百味松如
1921-1993
Un restaurant, une migration, et la formation d'un système gustatif. En 1959, la cuisine du Sichuan est arrivée à Pékin. Ce n'est pas l'histoire d'un seul chef célèbre, mais celle d'un savoir régional, d'une cuisine professionnelle et d'une ville qui ont dû apprendre à s'accommoder les uns des autres. À travers manuscrits, menus, photographies, archives de presse et témoignages oraux, cette exposition reconsidère ce que signifiait, pour la cuisine du Sichuan, « arriver à Pékin ».
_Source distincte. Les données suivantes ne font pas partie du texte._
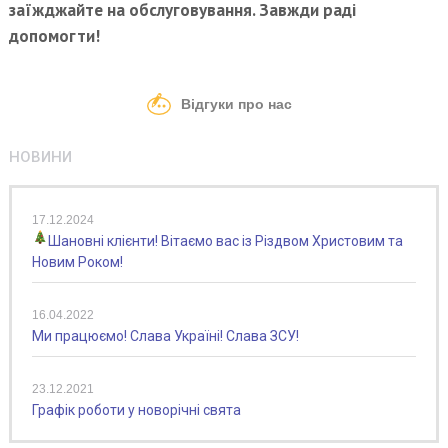
заїжджайте на обслуговування. Завжди раді
допомогти!
Відгуки про нас
НОВИНИ
17.12.2024
Шановні клієнти! Вітаємо вас із Різдвом Христовим та
Новим Роком!
16.04.2022
Ми працюємо! Слава Україні! Слава ЗСУ!
23.12.2021
Графік роботи у новорічні свята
Force des preuves : Témoignage direct autobiographie ou témoignage direct d'un disciple · Source indépendante vérifiée par des médias tiers · Récit biographique trouvé uniquement dans la biographie · Contesté récits contradictoires entre plusieurs sources
En 1959, l'« arrivée à Pékin » de la cuisine du Sichuan n'a pas été le succès à sens unique d'un plat ou d'un chef, mais le processus par lequel un ensemble de savoirs régionaux est entré dans la capitale et a été reformé, réorganisé, consigné, exposé et remémoré. Chen Songru est un fil conducteur important, mais non le seul protagoniste — cette exposition présente également l'équipe de cuisine, les apprentis, le personnel de service, les menus, les manuscrits, les convives et les institutions urbaines.
L'enjeu n'est pas de magnifier une seule légende, mais d'exposer le contexte urbain, culinaire et de mobilité de main-d'œuvre de l'époque.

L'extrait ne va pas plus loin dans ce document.